Recent Research Trends in Engineering and Validating Cyber-Physical Energy Systems
Tuesday, 29 June 2021 2:00 PM CET (8:00 AM EST)
By Thomas I. Strasser (AIT Austrian Institute of Technology and TU Wien, Vienna, Austria) and Filip Pröstl Andrén (AIT Austrian Institute of Technology, Vienna, Austria)
Register now using the link below:
https://attendee.gotowebinar.com/register/5052430066979702029
Abstract:
A driving force for the realization of a sustainable energy supply is the integration of renewable energy resources. Due to their stochastic generation behaviour, energy utilities are confronted with a more complex operation of the underlying power grids. Additionally, due to technology developments, controllable loads, integration with other energy sources, changing regulatory rules, and the market liberalization, the system’s operation needs adaptation. Proper operational concepts and intelligent automation provide the basis to turn the existing power system into an intelligent entity, a cyber-physical energy system. The electric energy system is therefore moving from a single system to a system of systems.
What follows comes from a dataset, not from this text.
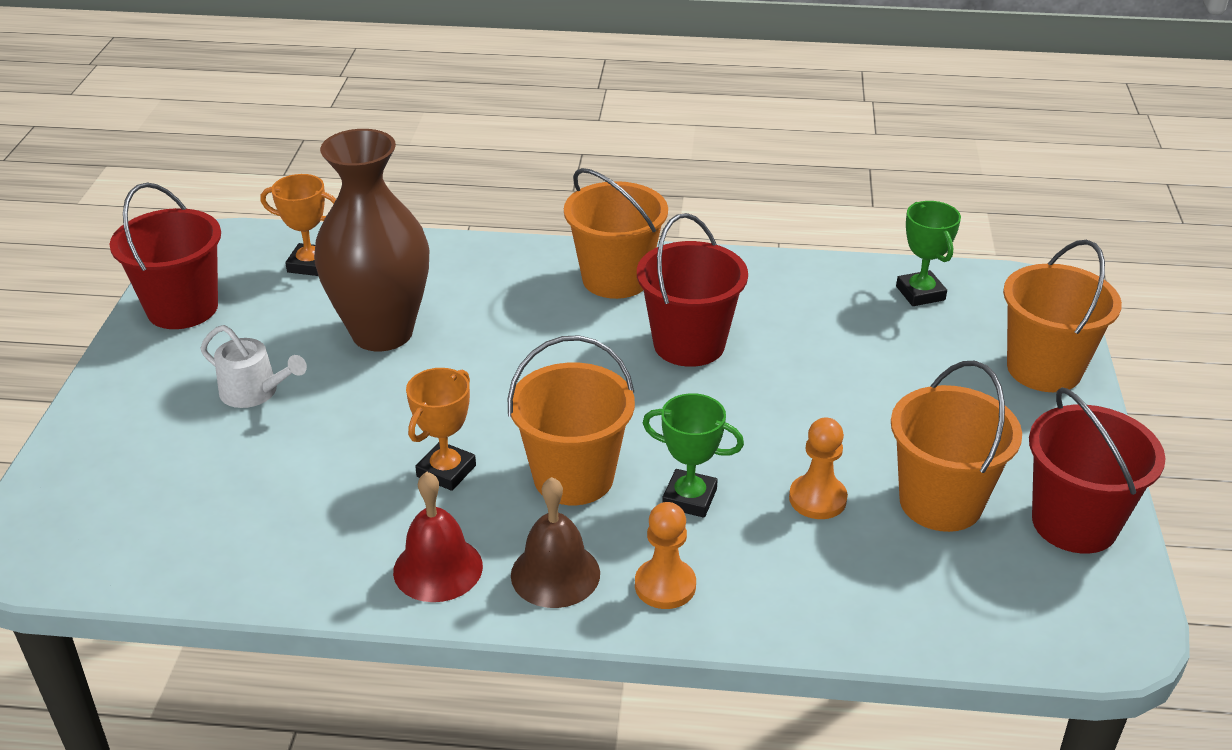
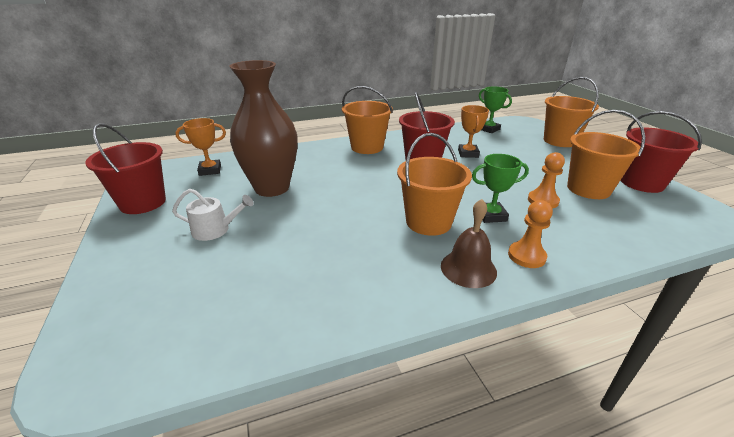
camera: 25 degrees left, 5 degrees down
red bell [393,472,483,602] -> none
orange trophy [406,368,476,491] -> orange trophy moved to [458,105,489,158]

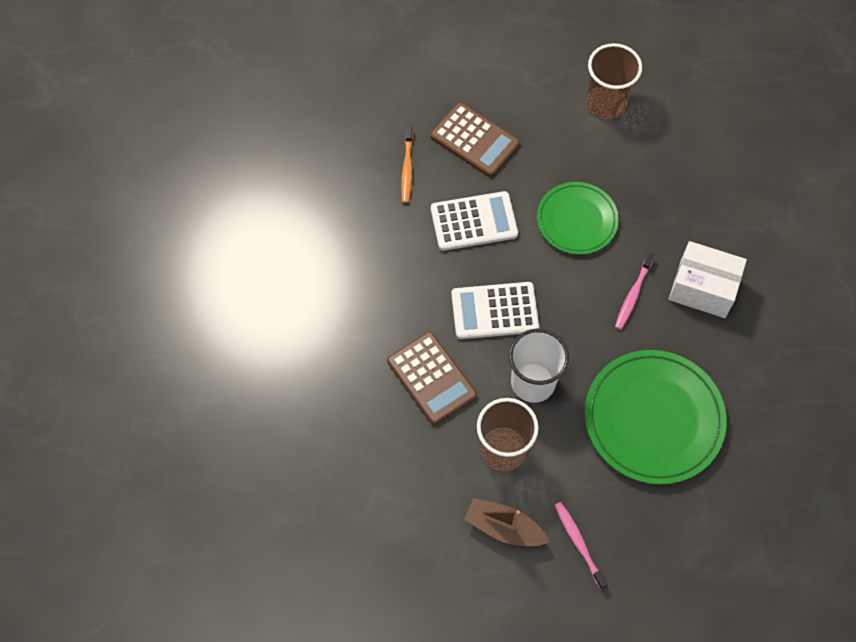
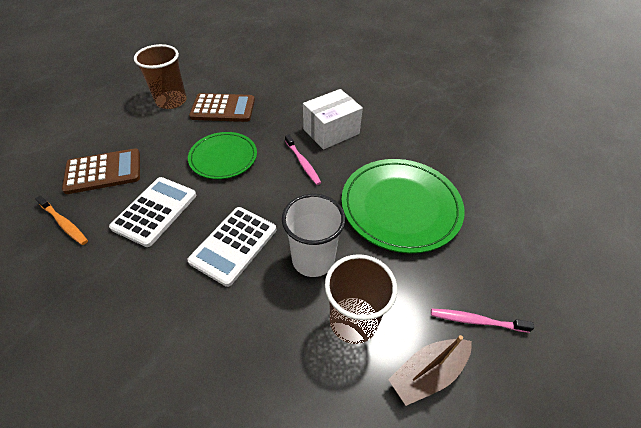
camera: 55 degrees left, 15 degrees down
brown calculator [387,332,477,425] -> brown calculator moved to [189,93,255,122]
While reaping the benefits with new intelligent behaviours, it is expected that system-level developments, architectural concepts, advanced automation and control as well as the validation and testing will play a significantly larger role in realizing future solutions and technologies. The implementation and deployment of these complex systems of systems are associated with increasing engineering complexity resulting also in increased engineering costs. Proper engineering and validation approaches and tools are partly missing until now. Therefore, this webinar discusses and summarizes the main needs and requirements as well as the status quo in research and development related to the engineering and validation of cyber-physical energy systems. Also, validation examples and short demos are presented. Finally, research trends and necessary future activities are outlined.
Presenters’ bio:
Dr. Thomas Strasser received a master’s and a PhD degree from Vienna University of Technology (TU Wien) and was awarded with the venia docendi (habilitation) in the field of automation from the same university. For several years, he has been a senior scientist in the Center for Energy of the AIT Austrian Institute of Technology. His main responsibilities involve strategic development of smart grid automation and validation research projects and mentoring/supervising junior scientists and PhD candidates. He is active as a senior lecturer (Privatdozent) at the Vienna University of Technology.
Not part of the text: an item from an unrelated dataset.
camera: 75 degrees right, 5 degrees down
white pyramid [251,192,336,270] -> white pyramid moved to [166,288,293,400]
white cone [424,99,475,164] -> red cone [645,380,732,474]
He is the co-author of more than 200 scientific publications (journal publications, book editorials and chapters, conference papers, editorial of conference proceedings, technical reports) as well as two patents in the above-mentioned areas. Thomas Strasser has presented results of his research work in various international conferences, workshops, events, and seminars. He is an active member in various program committees of scientific conferences and he serves as an associate editor/editorial board member of IEEE, Hindawi, MDPI and Springer journals.
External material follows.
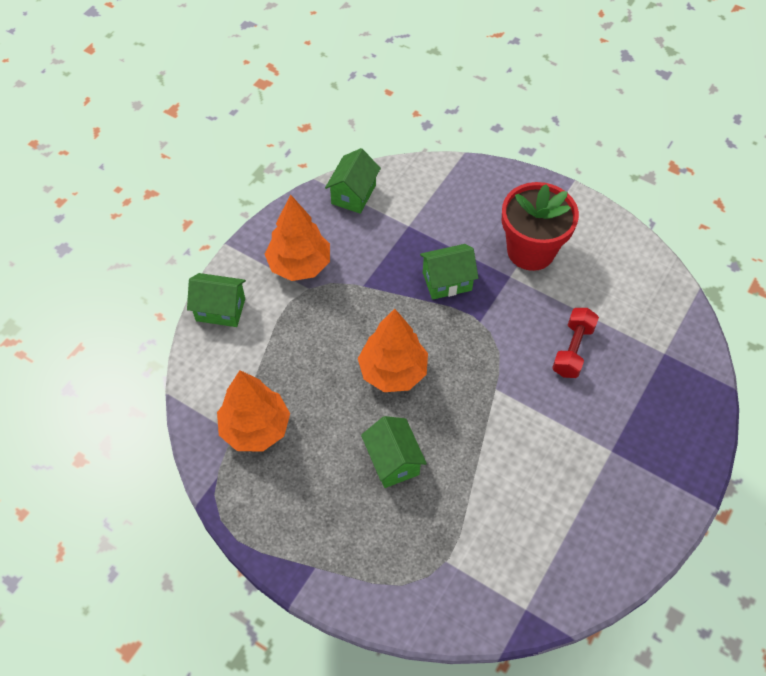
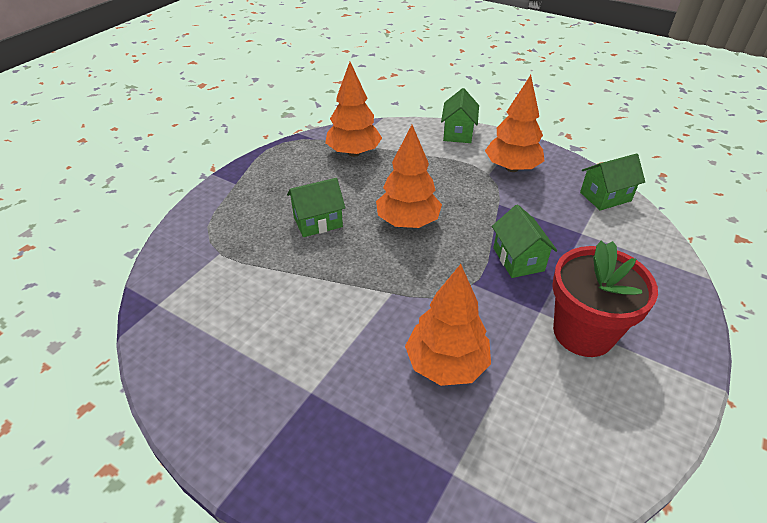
camera: 90 degrees right, 15 degrees down
green house [325,148,381,214] -> green house turned 45 degrees counterclockwise [580,153,645,211]
red dumbbell [552,308,599,378] -> orange tree [405,264,491,386]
Dr. Strasser was and is involved since almost two decades in various national and international research projects in various roles (coordinator, WP leader, principal investigator, researcher). In addition, he is an evaluator of research proposals and projects for several national and European funding agencies. He is member of international IEC and IEEE standardization working groups and senior member of IEEE where he is also involved in different activities of IES (AdCom member-at-large 2018-2020, Energy TC Cluster Delegate to AdCom 2020-2021), SMCS (BoG member-at-large 2018-2020, VP for Systems Science & Engineering 2021-2022), PES, IEEE AT Section (secretary 2015-2017, vice chair 2020, chair 2021-2022) and SYSC (SMCS representative and AdCom member 2021-2022). He serves also as the Austrian representative in the CIGRE study committee C6 on active distribution grids.
Dr. Filip Pröstl Andrén studied Applied Physics and Electrical Engineering at Linköping University in Sweden where he received a master’s degree in 2009. In 2018 he received his PhD in Computer Science at Vienna University of Technology (TU Wien) on the topic of model-driven engineering for smart grids. Since 2009 he has been working as a scientist at AIT Austrian Institute of Technology in the Center for Energy. He is specialized on smart grids and is working with control and information systems, power utility automation, and model-driven engineering.